Une année d’exercice inédite se clôt pour la Mutuelle de la Corse. L’assemblée générale en a fait le bilan, avant d’aborder sereinement les perspectives d’avenir.

C’est par une minute de silence que l’assemblée générale du 4 juillet s’est ouverte pour ren­dre hommage au « travailleur infatigable et à l’homme vif et bienveillant que fut François Vincensini, président de la Mutuelle de la Corse parti trop tôt ». Et Argentine Paoli, la nouvelle présidente, de rappeler : « Fervent artisan de la fusion entre les ex-Mutuelles familiale et générale de la Corse, il citait Mark Twain : “ Ils ne savaient pas que c’était impossible, alors ils l’ont fait ”. Des mots qui trouvent un écho dans ce qu’a vécu notre mutuelle en 2019 et ces derniers mois, l’obligeant plus que jamais à s’adapter. »

« François aurait été fier du travail réalisé en commun, soulignait Bernard Ottaviani, directeur général.
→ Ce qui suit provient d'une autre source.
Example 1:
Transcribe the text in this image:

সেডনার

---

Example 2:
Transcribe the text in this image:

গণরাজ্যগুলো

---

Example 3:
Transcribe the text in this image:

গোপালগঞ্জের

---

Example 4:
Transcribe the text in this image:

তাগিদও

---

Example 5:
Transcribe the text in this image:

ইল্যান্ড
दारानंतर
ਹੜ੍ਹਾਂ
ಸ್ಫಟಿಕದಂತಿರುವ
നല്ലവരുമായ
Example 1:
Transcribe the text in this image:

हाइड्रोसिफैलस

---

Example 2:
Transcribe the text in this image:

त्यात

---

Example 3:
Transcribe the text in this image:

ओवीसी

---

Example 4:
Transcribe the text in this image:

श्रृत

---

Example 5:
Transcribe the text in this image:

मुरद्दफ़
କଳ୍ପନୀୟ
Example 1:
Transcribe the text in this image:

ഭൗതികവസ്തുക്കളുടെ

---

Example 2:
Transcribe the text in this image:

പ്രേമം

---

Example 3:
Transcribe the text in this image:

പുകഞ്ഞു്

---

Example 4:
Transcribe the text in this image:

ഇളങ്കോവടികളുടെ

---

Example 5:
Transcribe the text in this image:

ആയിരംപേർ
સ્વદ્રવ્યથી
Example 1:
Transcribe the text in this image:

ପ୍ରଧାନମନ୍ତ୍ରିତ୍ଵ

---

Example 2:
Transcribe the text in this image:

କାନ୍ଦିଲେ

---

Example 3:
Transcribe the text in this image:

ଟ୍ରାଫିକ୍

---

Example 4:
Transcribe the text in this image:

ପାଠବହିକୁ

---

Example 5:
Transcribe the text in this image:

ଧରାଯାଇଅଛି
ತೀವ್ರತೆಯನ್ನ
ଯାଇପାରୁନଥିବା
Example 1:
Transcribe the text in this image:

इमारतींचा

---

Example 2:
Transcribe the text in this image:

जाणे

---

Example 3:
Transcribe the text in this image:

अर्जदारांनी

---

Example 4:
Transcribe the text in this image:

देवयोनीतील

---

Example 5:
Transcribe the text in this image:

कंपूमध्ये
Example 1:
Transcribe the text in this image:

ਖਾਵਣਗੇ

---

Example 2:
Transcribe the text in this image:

Face à la pandémie, nos équipes n’ont pas failli. Télétravail, organisation, moyens techniques et informatiques auront permis de maintenir le tiers payant et de proposer à nos adhérents un véritable accompagnement à distance. »

Au-delà des contraintes

La Mdc aura agi pour sauver des vies avec 120 000 € octroyés aux hôpitaux publics pour l’achat de respirateurs. « Il faut penser aux conséquences économiques de cette crise, poursuivait-il. Nous serons là pour nos entreprises adhérentes. » Sa fibre sociale, la mutuelle la conserve envers et contre tout. N’en déplaise à la loi du marché assurantiel. « Chez nous le taux moyen d’évolution des cotisations est de 1,8 % contre 4 % au niveau national. » Quant à la commission d’aide et de secours, qui a dégagé 40 000 € pour 89 demandeurs, elle voit son budget doubler en 2020. Conscients que la précarité va grandissant, les mutualistes savent ce que certains textes de loi leur réservent. Pour François Savelli, directeur général délégué, « une des questions essentielles pour des structures comme la nôtre porte sur la nouvelle réglementation en termes de résiliation de contrats individuels et collectifs. A cela, il nous faudra réfléchir dans le cadre de notre plan stratégique et pour continuer d’assurer aux mieux notre mission ».